If Consovoy’s theory is correct then we might as well admit that we’re a dictatorship right now.
At one point, Mehta asked whether Congress could investigate if the president was engaged in corrupt behavior in office.
“I don’t think that’s the proper subject of investigation as to the president,” Consovoy said, although executive agencies could be investigated.
Mehta sounded incredulous, asking whether Congress could have investigated Watergate, which led to President Richard Nixon’s resignation, and Whitewater, which led to President Bill Clinton’s impeachment.
That’s what they’re aiming for: total immunity from all investigations and checks of any kind. The rules of course will change if ever a Democrats manages to get elected despite all the gerrymandering and ballot-misplacing.
As I see it, there is a precedent for this in English history.
First, Magna Carta limited the power of the monarch, and the monarch’s line as established as an outcome of the Norman Conquest of 1066. But then tensions rose between the monarchy and the parliament, with the monarchy ever gravitating towards absolute dictatorship. This process reached its apogee in the reign of Henry VIII and after his daughter Elizabeth I died childless, in the freshly installed monarchy of the Stuarts. A solution was shortly enough found: chop the head off the King and install in his place a dictator. Oliver Cromwell saw to it enthusiastically. But as chief regicide, Cromwell had to hang onto power till he died.

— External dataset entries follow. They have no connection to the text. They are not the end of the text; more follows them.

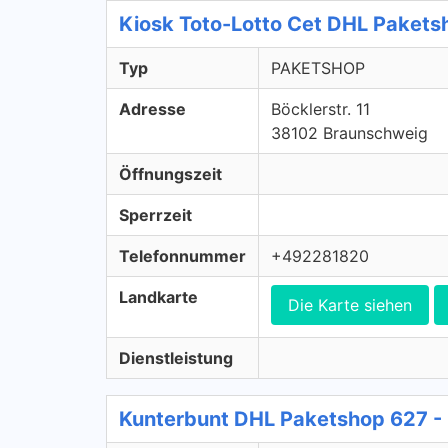
Kiosk Toto-Lotto Cet DHL Paket
Typ
PAKETSHOP
Adresse
Böcklerstr. 11
38102 Braunschweig
Öffnungszeit
Sperrzeit
Telefonnummer
+492281820
Landkarte
Die Karte siehen
Dienstleistung
Kunterbunt DHL Paketshop 627 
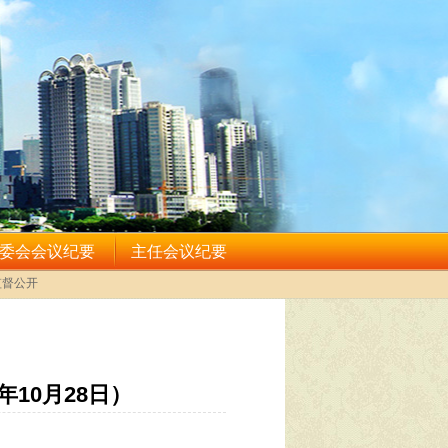
10月28日）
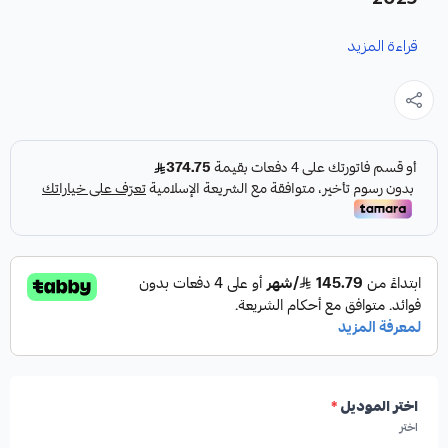
قراءة المزيد
نوفر لك هوبات رياضية سيراميك كقطعة غيار متينة وعالية الجودة
مصممة خصيصاً لسيارات النترا موديلات 2021-2025.
مميزات المنتج:
✓
تصميم مخرم لتهوية أفضل للهوبات ومنظومة الفرامل.
✓
تحسين أداء الفرامل وزيادة قوتها بنسبة تتراوح بين
30% إلى 50% في الظروف القاسية والسرعات العالية.
اختر الموديل
*
اختر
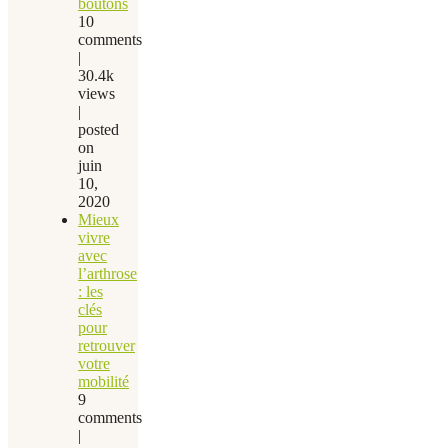
boutons
10
comments
|
30.4k
views
|
posted
on
juin
10,
2020
Mieux
vivre
avec
l’arthrose
: les
clés
pour
retrouver
votre
mobilité
9
comments
|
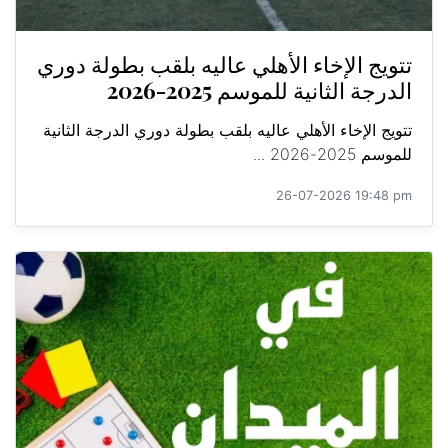
تتويج الإخاء الأهلي عاليه بلقب بطولة دوري
الدرجة الثانية للموسم 2025-2026
تتويج الإخاء الأهلي عاليه بلقب بطولة دوري الدرجة الثانية
للموسم 2025-2026 ...
26-07-2026 19:48 pm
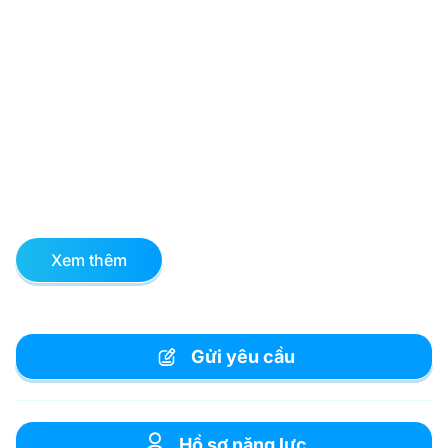
Xem thêm
Gửi yêu cầu
Hồ sơ năng lực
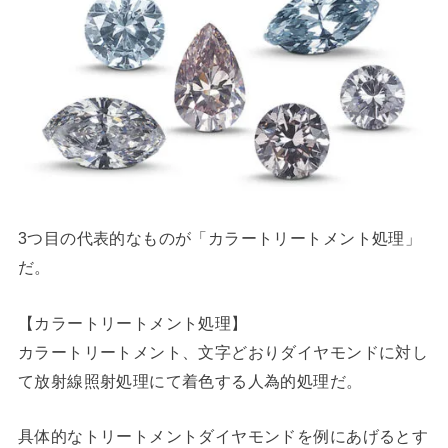
3つ目の代表的なものが「カラートリートメント処理」
だ。
【カラートリートメント処理】
カラートリートメント、文字どおりダイヤモンドに対し
て放射線照射処理にて着色する人為的処理だ。
具体的なトリートメントダイヤモンドを例にあげるとす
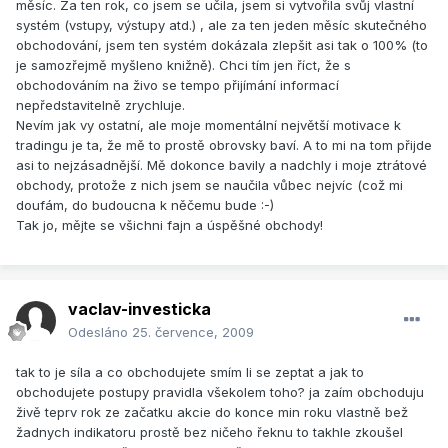
měsíc. Za ten rok, co jsem se učila, jsem si vytvořila svůj vlastní
systém (vstupy, výstupy atd.) , ale za ten jeden měsíc skutečného
obchodování, jsem ten systém dokázala zlepšit asi tak o 100% (to
je samozřejmě myšleno knižně). Chci tím jen říct, že s
obchodováním na živo se tempo přijímání informací
nepředstavitelně zrychluje.
Nevím jak vy ostatní, ale moje momentální největší motivace k
tradingu je ta, že mě to prostě obrovsky baví. A to mi na tom přijde
asi to nejzásadnější. Mě dokonce bavily a nadchly i moje ztrátové
obchody, protože z nich jsem se naučila vůbec nejvíc (což mi
doufám, do budoucna k něčemu bude :-)
Tak jo, mějte se všichni fajn a úspěšné obchody!
vaclav-investicka
Odesláno
25. července, 2009
tak to je síla a co obchodujete smím li se zeptat a jak to
obchodujete postupy pravidla všekolem toho? ja zaím obchoduju
živě teprv rok ze začatku akcie do konce min roku vlastně bež
žadnych indikatoru prostě bez ničeho řeknu to takhle zkoušel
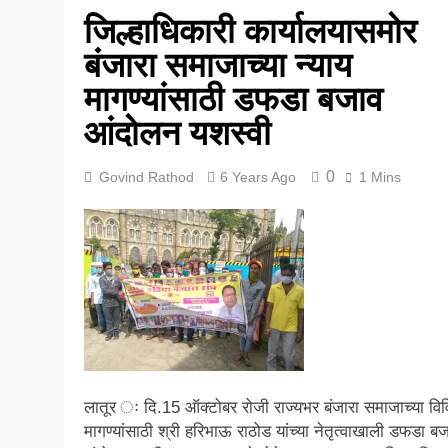
जिल्हाधिकारी कार्यालयासमोर
5 Years Ago
बंजारा समाजाच्या न्याय
मागण्यांसाठी डफडा बजाव
आंदोलन यशस्वी
0
Govind Rathod
6 Years Ago
1 Mins
लातूर ः दि.15 ऑक्टोबर रोजी राज्यभर बंजारा समाजाच्या वि
मागण्यांसाठी श्री हरिभाऊ राठोड यांच्या नेतृत्वाखाली डफडा ब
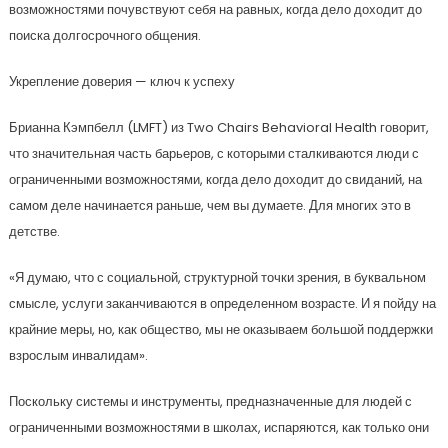
возможностями почувствуют себя на равных, когда дело доходит до
поиска долгосрочного общения.
Укрепление доверия — ключ к успеху
Брианна Кэмпбелл (LMFT) из Two Chairs Behavioral Health говорит,
что значительная часть барьеров, с которыми сталкиваются люди с
ограниченными возможностями, когда дело доходит до свиданий, на
самом деле начинается раньше, чем вы думаете. Для многих это в
детстве.
«Я думаю, что с социальной, структурной точки зрения, в буквальном
смысле, услуги заканчиваются в определенном возрасте. И я пойду на
крайние меры, но, как общество, мы не оказываем большой поддержки
взрослым инвалидам».
Поскольку системы и инструменты, предназначенные для людей с
ограниченными возможностями в школах, испаряются, как только они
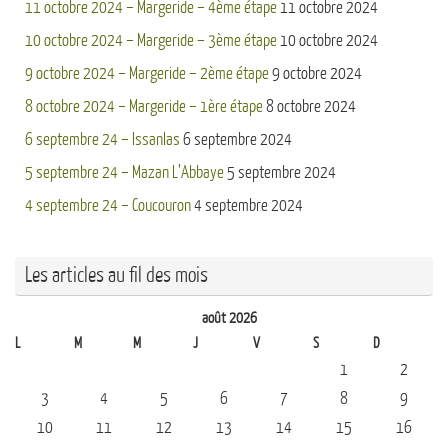
11 octobre 2024 – Margeride – 4ème étape
11 octobre 2024
10 octobre 2024 – Margeride – 3ème étape
10 octobre 2024
9 octobre 2024 – Margeride – 2ème étape
9 octobre 2024
8 octobre 2024 – Margeride – 1ère étape
8 octobre 2024
6 septembre 24 – Issanlas
6 septembre 2024
5 septembre 24 – Mazan L’Abbaye
5 septembre 2024
4 septembre 24 – Coucouron
4 septembre 2024
Les articles au fil des mois
août 2026
L
M
M
J
V
S
D
1
2
3
4
5
6
7
8
9
10
11
12
13
14
15
16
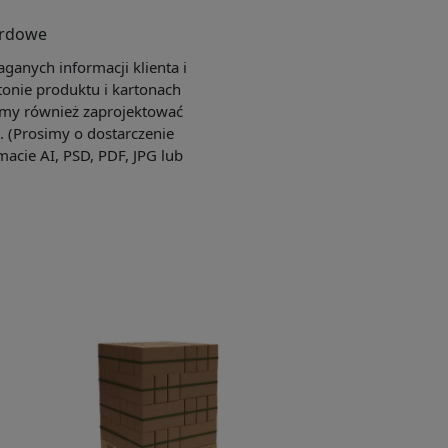
ardowe
anych informacji klienta i
tonie produktu i kartonach
my również zaprojektować
e. (Prosimy o dostarczenie
macie AI, PSD, PDF, JPG lub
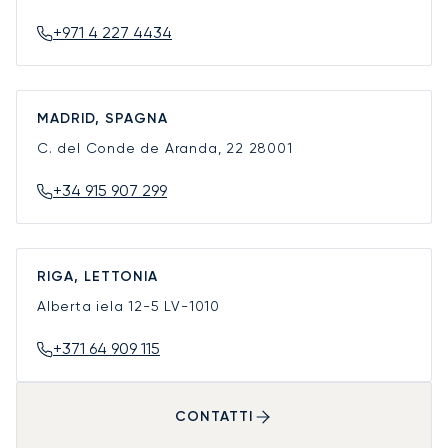
+971 4 227 4434
MADRID, SPAGNA
C. del Conde de Aranda, 22
28001
+34 915 907 299
RIGA, LETTONIA
Alberta iela 12-5
LV-1010
+371 64 909 115
CONTATTI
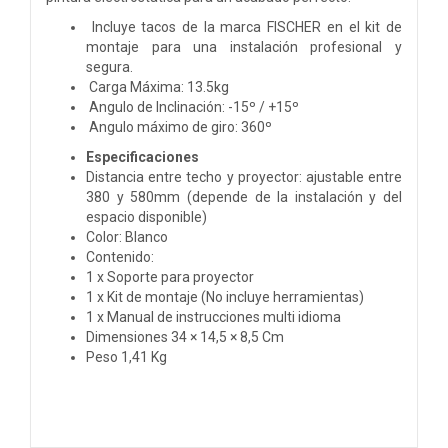
Incluye tacos de la marca FISCHER en el kit de
montaje para una instalación profesional y
segura.
Carga Máxima: 13.5kg
Angulo de Inclinación: -15º / +15º
Angulo máximo de giro: 360º
Especificaciones
Distancia entre techo y proyector: ajustable entre
380 y 580mm (depende de la instalación y del
espacio disponible)
Color: Blanco
Contenido:
1 x Soporte para proyector
1 x Kit de montaje (No incluye herramientas)
1 x Manual de instrucciones multi idioma
Dimensiones 34 × 14,5 × 8,5 Cm
Peso 1,41 Kg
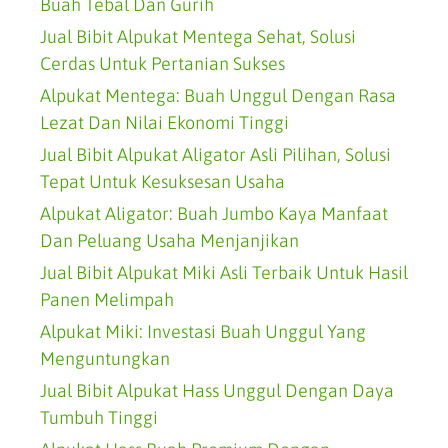
Buah Tebal Dan Gurih
Jual Bibit Alpukat Mentega Sehat, Solusi
Cerdas Untuk Pertanian Sukses
Alpukat Mentega: Buah Unggul Dengan Rasa
Lezat Dan Nilai Ekonomi Tinggi
Jual Bibit Alpukat Aligator Asli Pilihan, Solusi
Tepat Untuk Kesuksesan Usaha
Alpukat Aligator: Buah Jumbo Kaya Manfaat
Dan Peluang Usaha Menjanjikan
Jual Bibit Alpukat Miki Asli Terbaik Untuk Hasil
Panen Melimpah
Alpukat Miki: Investasi Buah Unggul Yang
Menguntungkan
Jual Bibit Alpukat Hass Unggul Dengan Daya
Tumbuh Tinggi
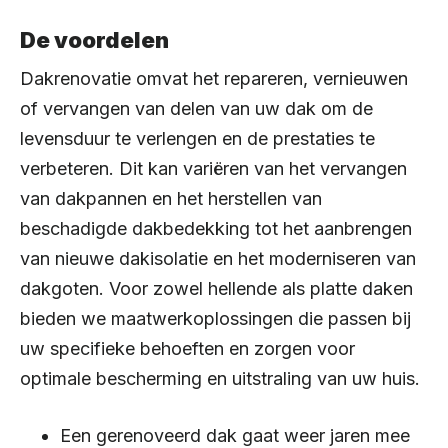
De voordelen
Dakrenovatie omvat het repareren, vernieuwen
of vervangen van delen van uw dak om de
levensduur te verlengen en de prestaties te
verbeteren. Dit kan variëren van het vervangen
van dakpannen en het herstellen van
beschadigde dakbedekking tot het aanbrengen
van nieuwe dakisolatie en het moderniseren van
dakgoten. Voor zowel hellende als platte daken
bieden we maatwerkoplossingen die passen bij
uw specifieke behoeften en zorgen voor
optimale bescherming en uitstraling van uw huis.
Een gerenoveerd dak gaat weer jaren mee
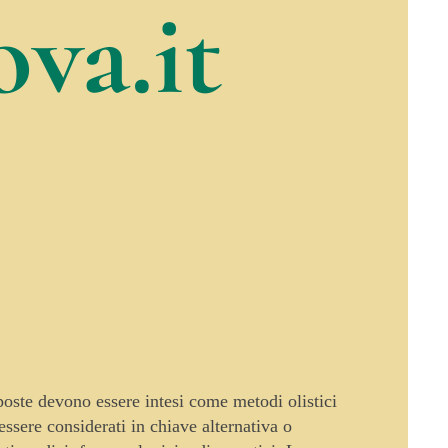
va.it
oposte devono essere intesi come metodi olistici
sere considerati in chiave alternativa o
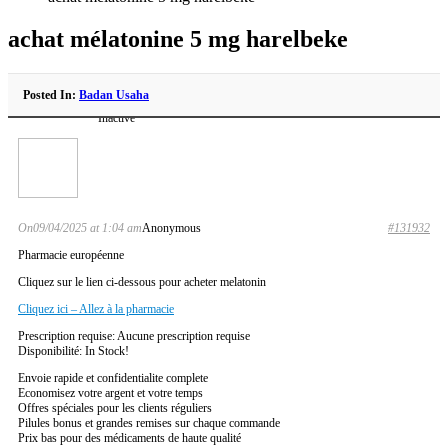
achat mélatonine 5 mg harelbeke
Posted In:
Badan Usaha
Inactive
On09/04/2025 at 1:04 am
Anonymous
#131932
Pharmacie européenne
Cliquez sur le lien ci-dessous pour acheter melatonin
Cliquez ici – Allez à la pharmacie
Prescription requise: Aucune prescription requise
Disponibilité: In Stock!
Envoie rapide et confidentialite complete
Economisez votre argent et votre temps
Offres spéciales pour les clients réguliers
Pilules bonus et grandes remises sur chaque commande
Prix bas pour des médicaments de haute qualité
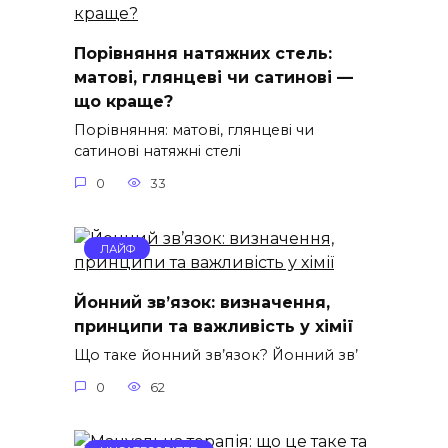
Порівняння натяжних стель:
матові, глянцеві чи сатинові —
що краще?
Порівняння: матові, глянцеві чи
сатинові натяжні стелі
0
33
ЛАЙФ
Йонний зв’язок: визначення,
принципи та важливість у хімії
Що таке йонний зв’язок? Йонний зв’
0
62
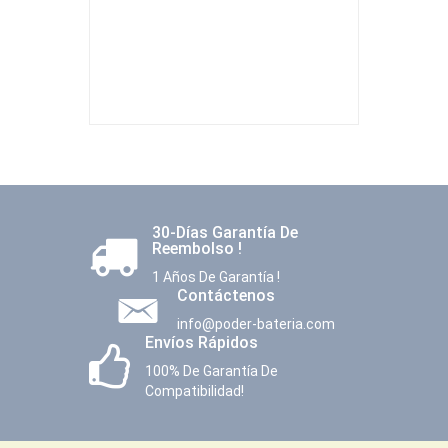
30-Días Garantía De
Reembolso !
1 Años De Garantía !
Contáctenos
info@poder-bateria.com
Envíos Rápidos
100% De Garantía De
Compatibilidad!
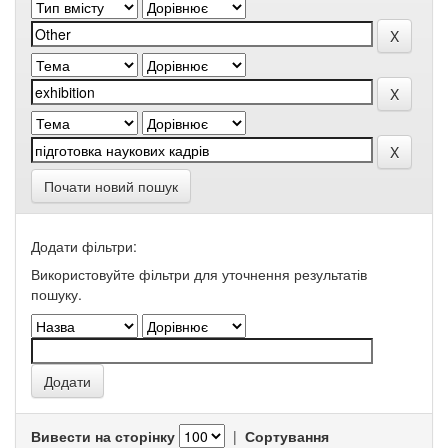
Почати новий пошук
Додати фільтри:
Використовуйте фільтри для уточнення результатів
пошуку.
Вивести на сторінку
|
Сортування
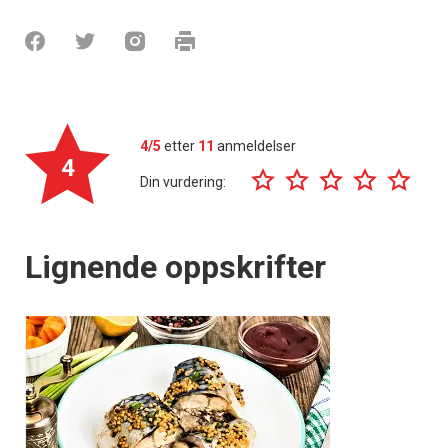
4/5
etter
11
anmeldelser
4
Din vurdering:
Lignende oppskrifter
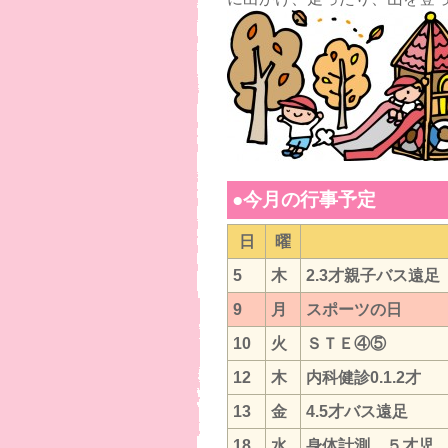
●今月の行事予定
日
曜
5
木
2.3才親子バス遠
9
月
スポーツの日
10
火
ＳＴＥ④⑤
12
木
内科健診0.1.2才
13
金
4.5才バス遠足
18
水
身体計測 ５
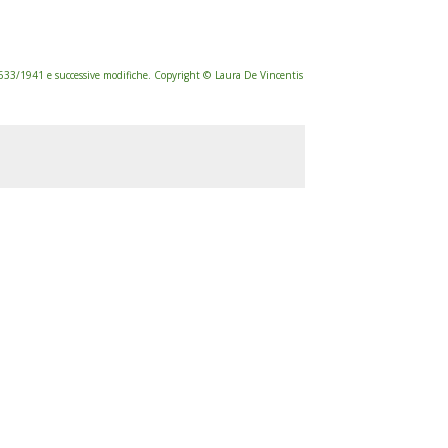
. 633/1941 e successive modifiche. Copyright © Laura De Vincentis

Then after Cromwell’s death, monarchy was restored but at the same time parliamentary power was enhanced. This increase in power necessitated in turn a series of anti-corruption reforms leading to the modern Westminster system, with a neutered and redundant House of Lords and the monarch’s power limited to an ability to dissolve Parliament, and to call a fresh election; popular power emerging triumphant at long last.
Trouble is, the American presidency was created by the Founding Fathers, at the time of the 1777 revolution, which I would maintain was Britain’s ‘bourgeois revolution’ in the Marxist sense, and those Fathers were themselves creatures of their own historic time and setting. Trump is an elected king, but with far greater power than any modern British monarch, or for that matter British prime minister.
Under the Westminster system, there is no need for an impeachment process, nor any need for a formal procedure for removing the monarch, apart from a whisper in the ear that abdication might be a good idea. (That actually happened in 1936.) I agree here with Winston Churchill’s assessment of Westminster as the ‘least worst’ system ever devised.
If Trump had been a British, Australian, Canadian or NZ prime minister, his government by now would have lost the confidence of the parliament, and a fresh PM would have been by now installed: probably just by a vote of that same parliament, or else by the Head of State, calling a fresh national election.
Trump’s presidency hopefully will not go longer than one term, and may well end with an impeachment. But as long as it endures, America will be bogged down in a constitutional crisis.
The US Constitution was once a lighthouse for the world. Sadly, not any more. Its light is dimming. As any card sharp would probably tell you, it’s been Trumped.